MGIS: Clint Hocking's "Next: The Game Designers Generation"

[A week ago I attended the Montreal Game Summit. I'm only getting around now to posting some notes from the sessions, and will do the posts, one-per]

Clint Hocking’s “Next… The Game Designer’s Generation”. Was this a presentation, or was this performance art? Without a doubt my favorite session of the conference. Clint gave a first rate scripted performance set to slides, very much in the “beyond bullet points” style (BTW, while I don’t have a recording of this presentation, a similarly styled presentation about another subject altogether is Dick Hardt’s Identity 2.0 Presentation which you can see here. A must view for all PPT-fu wannabes). In his presentation, Clint talked about Hollywood vs games, military history from the Hippolytes through to current day, game design and player freedom, evolution of the industry, ludology & game academics, weather phenomena, the Apollo program, JFK, and… well it really went over quite a bit, but all of it was used to make some good points:
o Games have grown up and become a viable medium in which artists can express themselves and consumers can choose to spend their money and time. Because of this, we very much compete with movies.
o The industry’s response has been to become more like movies.
o The movie industry is better at being movies than we are. They are also bigger. They will crush us like a grape.
o We can learn from military history and many examples of how smaller forces won through being more nimble and using new technology & tactics to gain the advantage.
o Interactivity and player agency are our advantage. We must use them to be nimble. This means giving player CHOICE.
o Games are evolving in some cases to give players LESS choice (guide them through a story), not more.
o The imperative for designers to SURRENDER AUTHORSHIP AND CONTROL! The more you put it in the hands of players, the more we let consumers do what Hollywood never can never let them do.
o Artists and Programmers have gotten us to where we are today.

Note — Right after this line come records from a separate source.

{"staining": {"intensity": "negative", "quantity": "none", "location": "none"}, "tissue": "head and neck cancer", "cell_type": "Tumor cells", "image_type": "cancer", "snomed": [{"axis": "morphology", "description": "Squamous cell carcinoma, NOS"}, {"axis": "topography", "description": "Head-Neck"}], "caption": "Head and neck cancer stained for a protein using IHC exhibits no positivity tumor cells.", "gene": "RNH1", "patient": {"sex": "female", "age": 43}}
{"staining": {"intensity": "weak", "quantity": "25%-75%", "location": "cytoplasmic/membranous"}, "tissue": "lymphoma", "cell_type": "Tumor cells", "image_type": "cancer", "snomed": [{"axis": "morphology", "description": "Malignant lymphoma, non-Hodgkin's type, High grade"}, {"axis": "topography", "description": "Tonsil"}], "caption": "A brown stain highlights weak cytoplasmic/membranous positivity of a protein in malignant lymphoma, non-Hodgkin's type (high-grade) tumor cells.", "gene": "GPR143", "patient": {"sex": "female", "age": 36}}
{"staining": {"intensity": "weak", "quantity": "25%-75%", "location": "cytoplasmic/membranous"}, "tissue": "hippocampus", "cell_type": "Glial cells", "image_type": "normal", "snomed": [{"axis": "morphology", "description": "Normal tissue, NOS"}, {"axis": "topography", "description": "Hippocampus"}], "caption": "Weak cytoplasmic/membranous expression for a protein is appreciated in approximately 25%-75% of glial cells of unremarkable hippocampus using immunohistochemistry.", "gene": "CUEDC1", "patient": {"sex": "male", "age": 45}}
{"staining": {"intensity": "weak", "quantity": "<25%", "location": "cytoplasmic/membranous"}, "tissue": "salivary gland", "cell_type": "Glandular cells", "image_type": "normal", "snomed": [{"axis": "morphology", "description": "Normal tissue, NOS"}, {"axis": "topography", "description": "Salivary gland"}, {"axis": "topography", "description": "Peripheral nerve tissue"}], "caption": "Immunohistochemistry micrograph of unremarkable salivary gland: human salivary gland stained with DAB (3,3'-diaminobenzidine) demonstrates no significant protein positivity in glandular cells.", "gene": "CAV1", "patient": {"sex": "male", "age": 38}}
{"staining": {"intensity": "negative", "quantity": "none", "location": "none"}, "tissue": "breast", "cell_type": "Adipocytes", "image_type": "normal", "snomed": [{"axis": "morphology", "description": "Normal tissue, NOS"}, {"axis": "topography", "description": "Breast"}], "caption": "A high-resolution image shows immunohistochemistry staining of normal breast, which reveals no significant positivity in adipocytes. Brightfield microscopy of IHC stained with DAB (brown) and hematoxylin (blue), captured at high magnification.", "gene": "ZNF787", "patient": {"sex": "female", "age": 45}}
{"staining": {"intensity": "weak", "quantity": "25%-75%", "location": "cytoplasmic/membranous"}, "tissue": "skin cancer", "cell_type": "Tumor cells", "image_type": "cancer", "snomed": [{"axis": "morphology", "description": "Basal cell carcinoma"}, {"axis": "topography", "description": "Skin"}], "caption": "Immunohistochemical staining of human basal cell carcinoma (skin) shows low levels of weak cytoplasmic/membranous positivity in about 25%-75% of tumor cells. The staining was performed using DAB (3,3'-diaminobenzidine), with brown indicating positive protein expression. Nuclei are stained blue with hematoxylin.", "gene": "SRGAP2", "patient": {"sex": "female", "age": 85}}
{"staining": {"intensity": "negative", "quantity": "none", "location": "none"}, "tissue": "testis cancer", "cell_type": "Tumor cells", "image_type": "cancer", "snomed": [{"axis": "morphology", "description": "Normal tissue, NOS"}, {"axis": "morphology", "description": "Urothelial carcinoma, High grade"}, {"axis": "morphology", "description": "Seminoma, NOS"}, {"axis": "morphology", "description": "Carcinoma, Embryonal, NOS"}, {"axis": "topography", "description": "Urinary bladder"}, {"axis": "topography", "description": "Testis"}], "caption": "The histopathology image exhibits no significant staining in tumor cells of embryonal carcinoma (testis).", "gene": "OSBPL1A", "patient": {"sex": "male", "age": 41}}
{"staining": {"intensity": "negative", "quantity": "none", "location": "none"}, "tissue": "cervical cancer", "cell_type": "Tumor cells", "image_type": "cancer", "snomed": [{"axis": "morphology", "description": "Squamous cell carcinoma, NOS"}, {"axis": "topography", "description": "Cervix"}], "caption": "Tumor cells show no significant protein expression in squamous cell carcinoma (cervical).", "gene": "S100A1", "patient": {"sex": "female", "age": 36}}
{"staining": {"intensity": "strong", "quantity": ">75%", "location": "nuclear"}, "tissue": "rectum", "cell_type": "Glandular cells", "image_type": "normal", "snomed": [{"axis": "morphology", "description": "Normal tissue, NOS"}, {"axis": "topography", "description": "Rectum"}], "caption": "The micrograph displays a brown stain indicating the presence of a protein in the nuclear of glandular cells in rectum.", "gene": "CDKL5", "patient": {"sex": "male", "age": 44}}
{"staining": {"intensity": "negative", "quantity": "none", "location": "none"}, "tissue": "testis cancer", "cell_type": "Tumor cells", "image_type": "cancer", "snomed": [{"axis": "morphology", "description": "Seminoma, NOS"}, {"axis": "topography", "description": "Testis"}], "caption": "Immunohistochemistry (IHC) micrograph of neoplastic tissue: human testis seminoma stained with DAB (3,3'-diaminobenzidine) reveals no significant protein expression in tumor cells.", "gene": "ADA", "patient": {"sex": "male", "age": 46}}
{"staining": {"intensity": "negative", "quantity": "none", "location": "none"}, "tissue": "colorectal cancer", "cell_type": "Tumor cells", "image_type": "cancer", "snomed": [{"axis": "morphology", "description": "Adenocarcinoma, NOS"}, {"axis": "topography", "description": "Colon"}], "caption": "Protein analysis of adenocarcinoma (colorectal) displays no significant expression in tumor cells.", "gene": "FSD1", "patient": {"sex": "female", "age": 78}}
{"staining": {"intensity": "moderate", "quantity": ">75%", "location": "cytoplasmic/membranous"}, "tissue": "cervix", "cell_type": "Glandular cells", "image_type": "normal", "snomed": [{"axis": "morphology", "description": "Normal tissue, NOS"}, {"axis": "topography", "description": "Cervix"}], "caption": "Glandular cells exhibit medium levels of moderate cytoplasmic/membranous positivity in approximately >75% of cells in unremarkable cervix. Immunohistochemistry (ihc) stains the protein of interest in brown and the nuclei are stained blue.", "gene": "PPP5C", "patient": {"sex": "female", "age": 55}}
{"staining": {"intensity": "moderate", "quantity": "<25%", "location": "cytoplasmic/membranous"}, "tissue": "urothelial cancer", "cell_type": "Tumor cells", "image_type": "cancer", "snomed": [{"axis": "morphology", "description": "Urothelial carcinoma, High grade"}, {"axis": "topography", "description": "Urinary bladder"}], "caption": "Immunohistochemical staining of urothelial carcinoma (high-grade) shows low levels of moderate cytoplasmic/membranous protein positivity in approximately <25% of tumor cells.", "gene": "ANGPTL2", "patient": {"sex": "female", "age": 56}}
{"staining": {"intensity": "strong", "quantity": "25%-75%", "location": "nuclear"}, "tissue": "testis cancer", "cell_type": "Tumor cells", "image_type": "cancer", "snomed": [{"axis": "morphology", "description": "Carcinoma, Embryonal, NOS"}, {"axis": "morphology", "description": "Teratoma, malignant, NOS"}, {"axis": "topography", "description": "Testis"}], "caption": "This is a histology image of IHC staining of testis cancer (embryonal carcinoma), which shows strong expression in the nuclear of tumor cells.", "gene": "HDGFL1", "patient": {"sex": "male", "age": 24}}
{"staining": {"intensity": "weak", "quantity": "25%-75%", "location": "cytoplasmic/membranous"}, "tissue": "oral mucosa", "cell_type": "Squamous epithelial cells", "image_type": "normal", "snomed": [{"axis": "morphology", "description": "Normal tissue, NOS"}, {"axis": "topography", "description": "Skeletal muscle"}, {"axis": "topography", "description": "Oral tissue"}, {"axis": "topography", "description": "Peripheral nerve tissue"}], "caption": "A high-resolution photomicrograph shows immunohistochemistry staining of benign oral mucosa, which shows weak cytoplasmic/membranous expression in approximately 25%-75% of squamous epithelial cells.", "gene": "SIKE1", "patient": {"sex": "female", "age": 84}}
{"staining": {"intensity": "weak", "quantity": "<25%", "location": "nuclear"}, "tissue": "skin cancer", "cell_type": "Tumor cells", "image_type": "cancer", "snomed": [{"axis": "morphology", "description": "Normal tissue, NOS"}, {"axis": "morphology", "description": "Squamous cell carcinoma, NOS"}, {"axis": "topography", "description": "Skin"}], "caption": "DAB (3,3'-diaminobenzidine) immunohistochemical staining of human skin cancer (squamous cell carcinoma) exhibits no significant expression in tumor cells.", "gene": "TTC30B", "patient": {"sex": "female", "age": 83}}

It is the game designers turn to take the lead role in the next battle in the war against Hollywood over the next decade.
o There was some good ludology background on different “strata” on the spectrum between authored experience and player agency, and Clint put many games up against this litmus strip to illustrate examples.

1 comment:

KimPallister said...

I think the point was that his presentation was delivered by HIM more than it was by Keynote or PPT.